Since 2013, there has been much attention in the media regarding a possible relationship between hearing loss and cognitive function in the aging population. Dr. Frank Lin from John Hopkins University School of Medicine studied older adults with hearing loss, finding that they had a 24% higher risk of cognitive impairment compared with normal-hearing individuals, accompanied by a sooner decline. The evaluation measured executive function: the skills necessary to pay attention, focus, plan and organize, remember information, problem solve and adapt one’s behavior. Participants were followed for 6 years. Results indicated that on average, people with hearing loss showed a significant cognitive decline after 7.7 years. Normal hearing individuals showed a similar decline after 10.9 years. A follow-up study by Dr. Lin found that hearing loss was independently associated with new cases of dementia.
There are many ideas about the relationship between hearing loss, poorer cognitive function, and dementia. Sensory disorders, such as hearing loss, may cause cognitive changes. Alternatively, other factors, such as inflammation, vascular damage, or specific protein accumulation may contribute to both sensory system damage and cognitive dysfunction.
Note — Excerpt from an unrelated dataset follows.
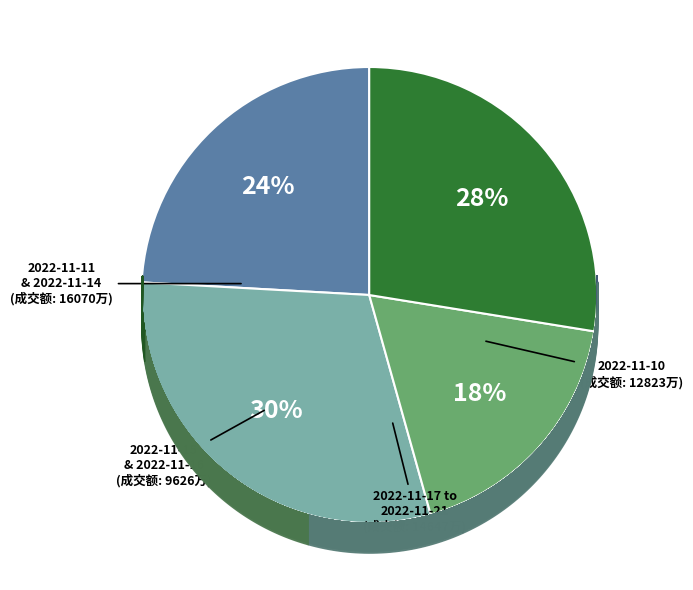

Count the number of slices in the pie.

4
In recent research, Newcastle University experts considered three key aspects; a common underlying cause for hearing loss and dementia; a lack of sound-related input leading to brain shrinking; and cognitive impairment resulting in people having to engage more brain resources to compensate for hearing loss, which then becomes unavailable for other tasks.
The team proposed a new angle that focuses on the memory centers deep in the temporal lobe. Their recent work indicates that this part of the brain, typically associated with long-term memory for places and events, is also involved in short-term storage and manipulation of auditory information.
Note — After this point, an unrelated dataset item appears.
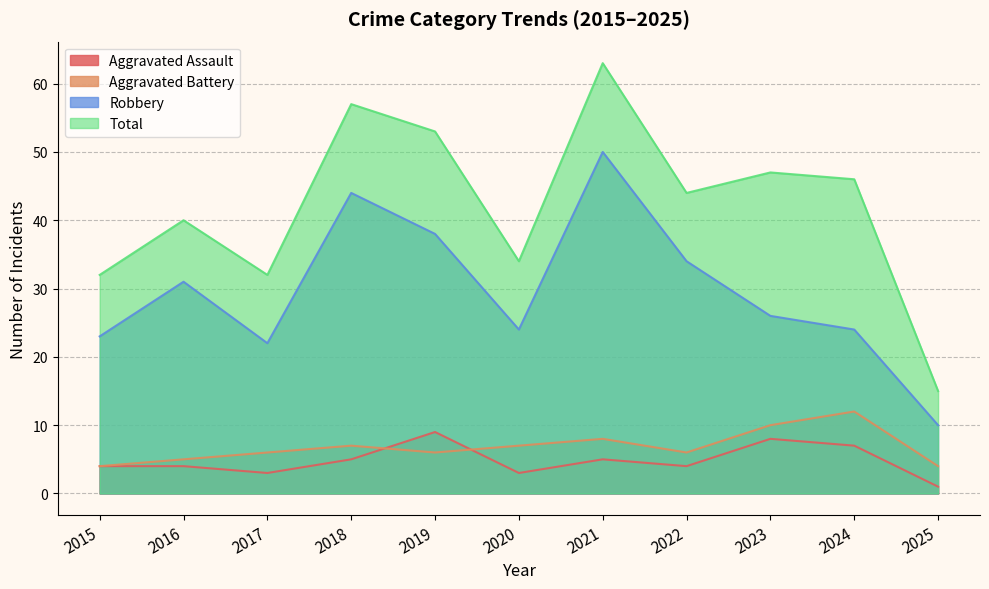

Is it true that Aggravated Assault equals 1 at 2016?

False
They consider explanations for how changes in brain activity due to hearing loss might directly promote the presence of abnormal proteins that cause Alzheimer’s disease, therefore triggering the disease.
The experts developed the theory of this important link with hearing loss by bringing together findings from a variety of human studies and animal models. Future work will continue to look at this area.
There have been numerous articles about the relationship between hearing aid use and cognitive decline in newspapers, periodicals, and newsletters available to the public. Future studies and research will clarify this relationship. Loneliness and social isolation are related to Dementia. Hearing aid use will help to maintain communication and social interaction, maintaining an individual’s well-being.
Pallarito, Karen, “Evidence for Connection Between Cognitive Decline and Hearing Loss Continues to Mount”, The Hearing Journal, March 2013, Volume 66, Number 3, p. 39-42 and
Newcastle University. “Understanding the link between hearing loss and dementia.” ScienceDaily, 1 September 2020.